## BEGIN EXCERPTED RECORDS

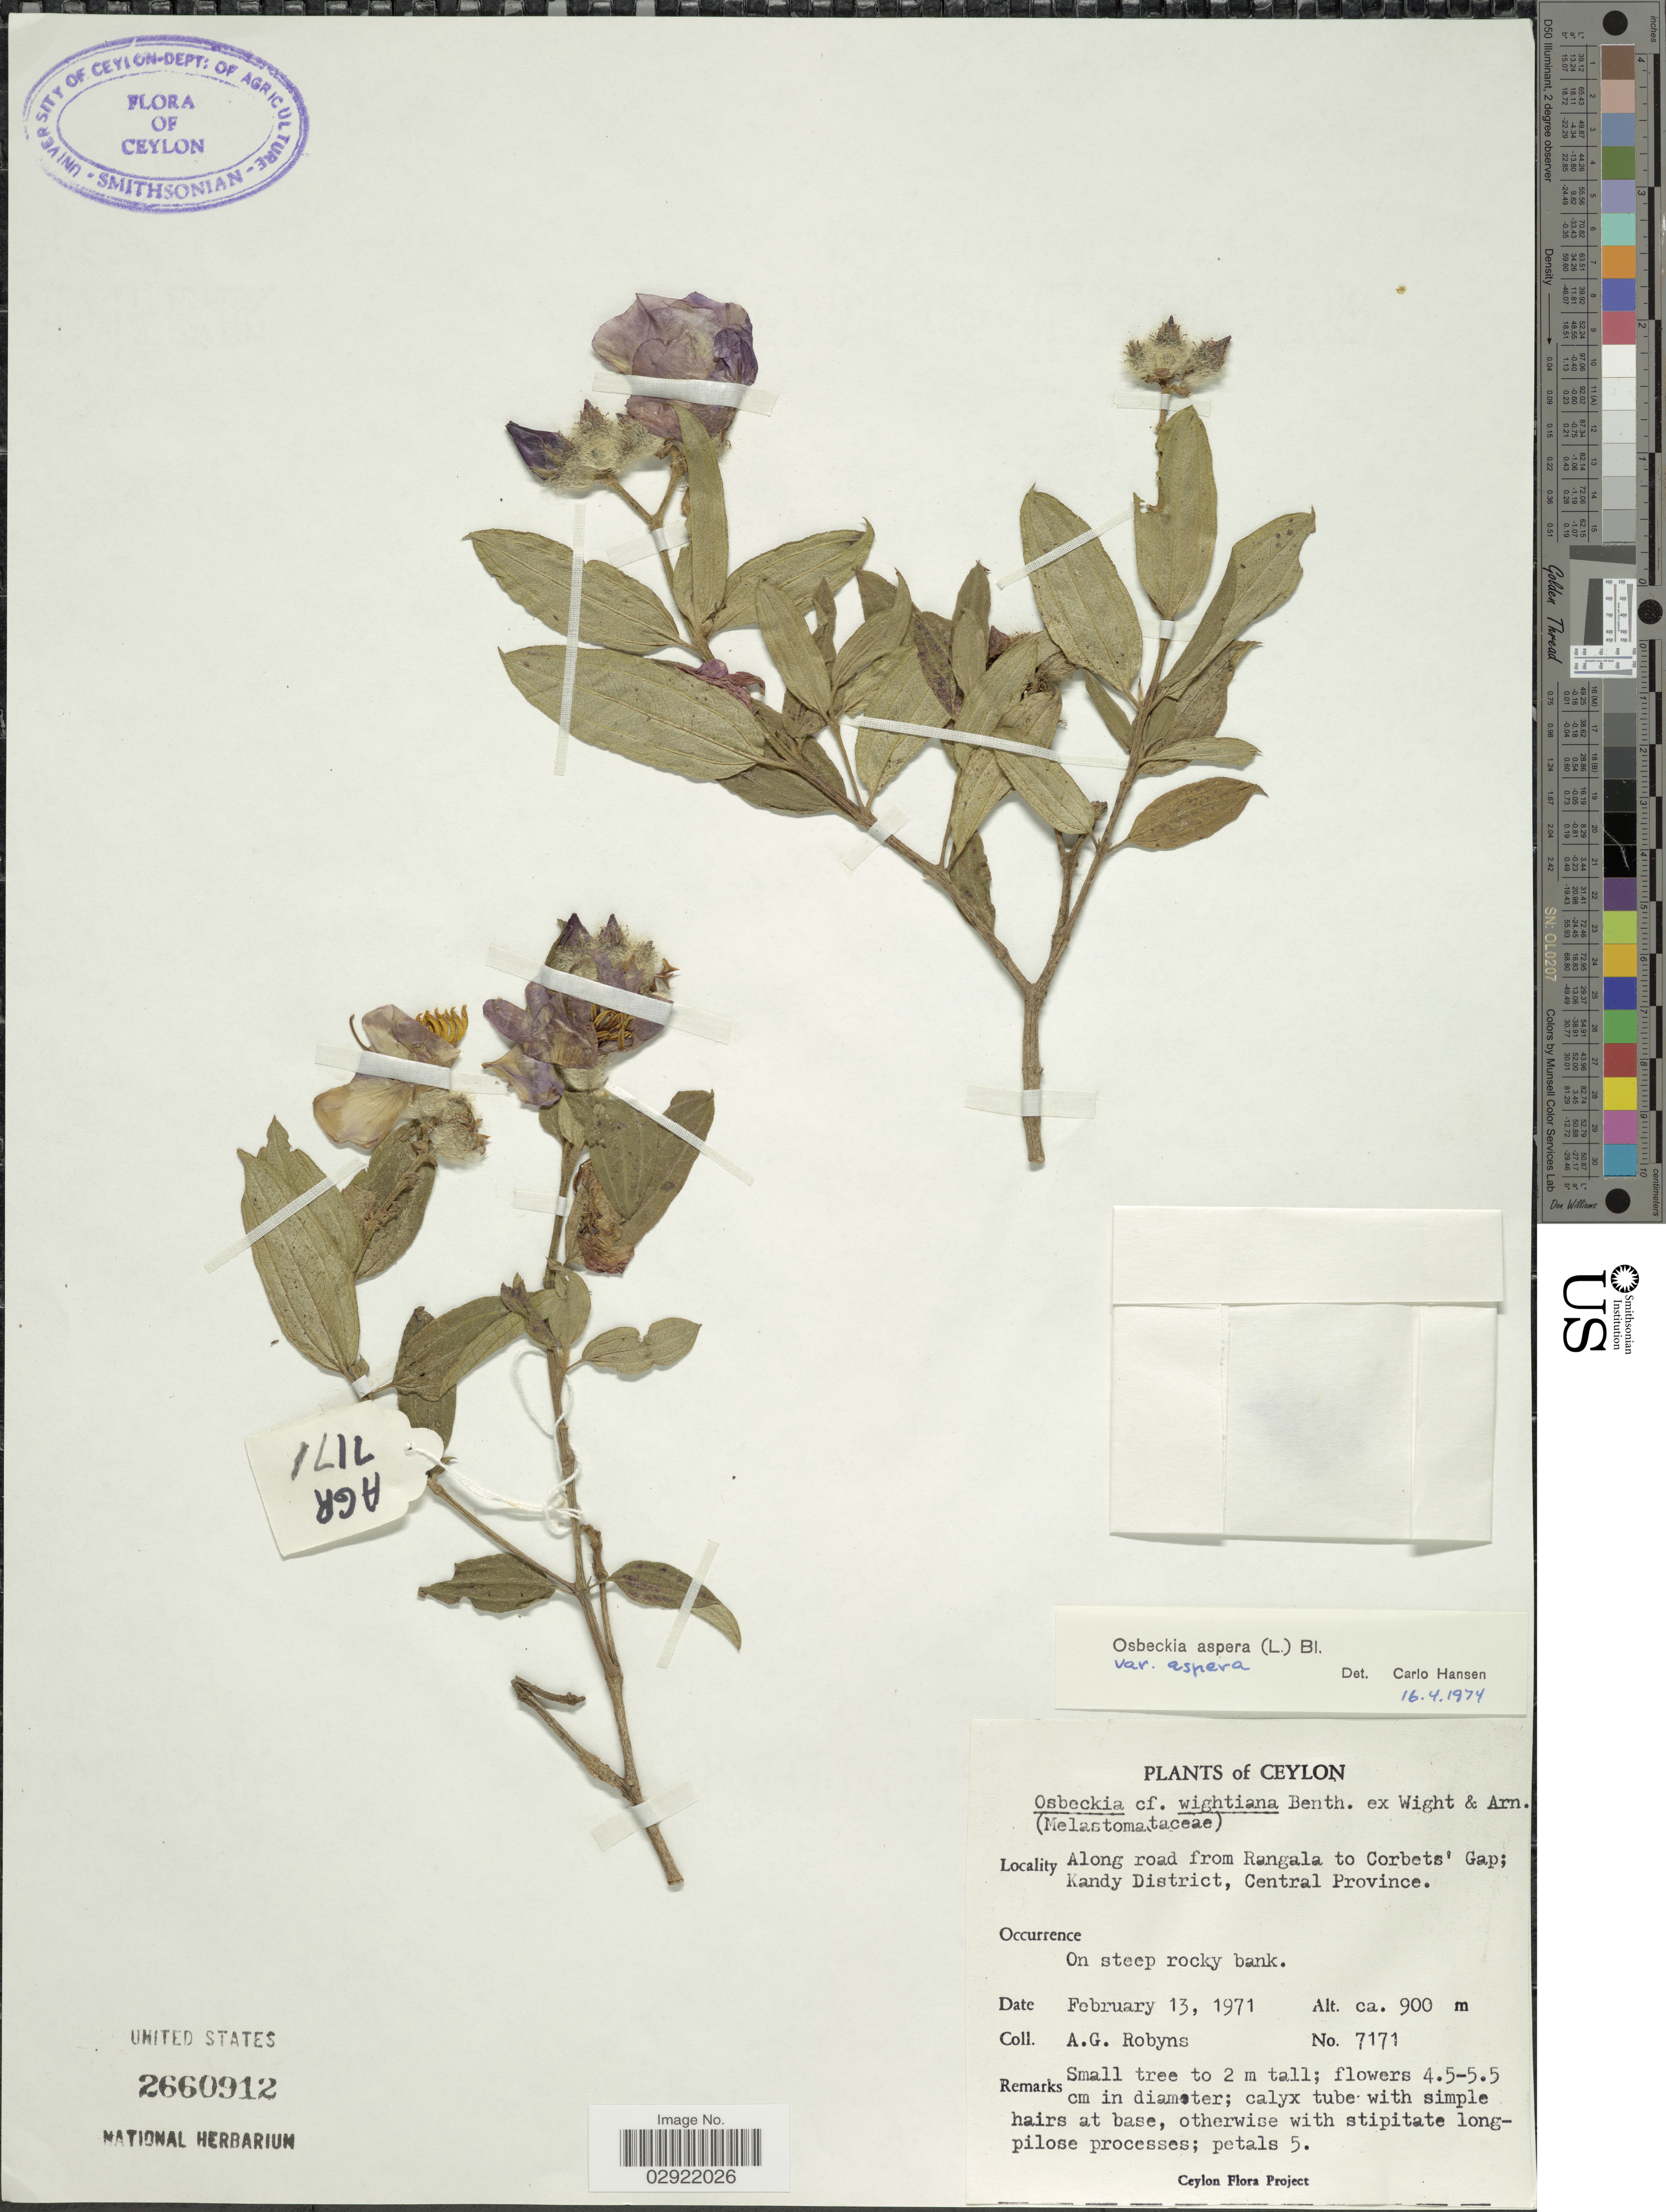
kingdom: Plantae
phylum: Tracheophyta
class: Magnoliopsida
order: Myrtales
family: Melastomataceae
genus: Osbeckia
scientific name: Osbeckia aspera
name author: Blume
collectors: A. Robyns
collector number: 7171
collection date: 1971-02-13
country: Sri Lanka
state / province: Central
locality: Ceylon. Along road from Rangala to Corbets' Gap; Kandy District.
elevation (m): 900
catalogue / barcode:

## END EXCERPTED RECORDS

→ WHAT THE EXERCISE ASKS: Format the lines of the material as a JSON list of strings with one string per line, starting at the line that contains "order: Myrtales" and ending at the line that contains "state / province: Central", and leave out any blank lines.

→ FULL RESPONSE:
[
  "order: Myrtales",
  "family: Melastomataceae",
  "genus: Osbeckia",
  "scientific name: Osbeckia aspera",
  "name author: Blume",
  "collectors: A. Robyns",
  "collector number: 7171",
  "collection date: 1971-02-13",
  "country: Sri Lanka",
  "state / province: Central"
]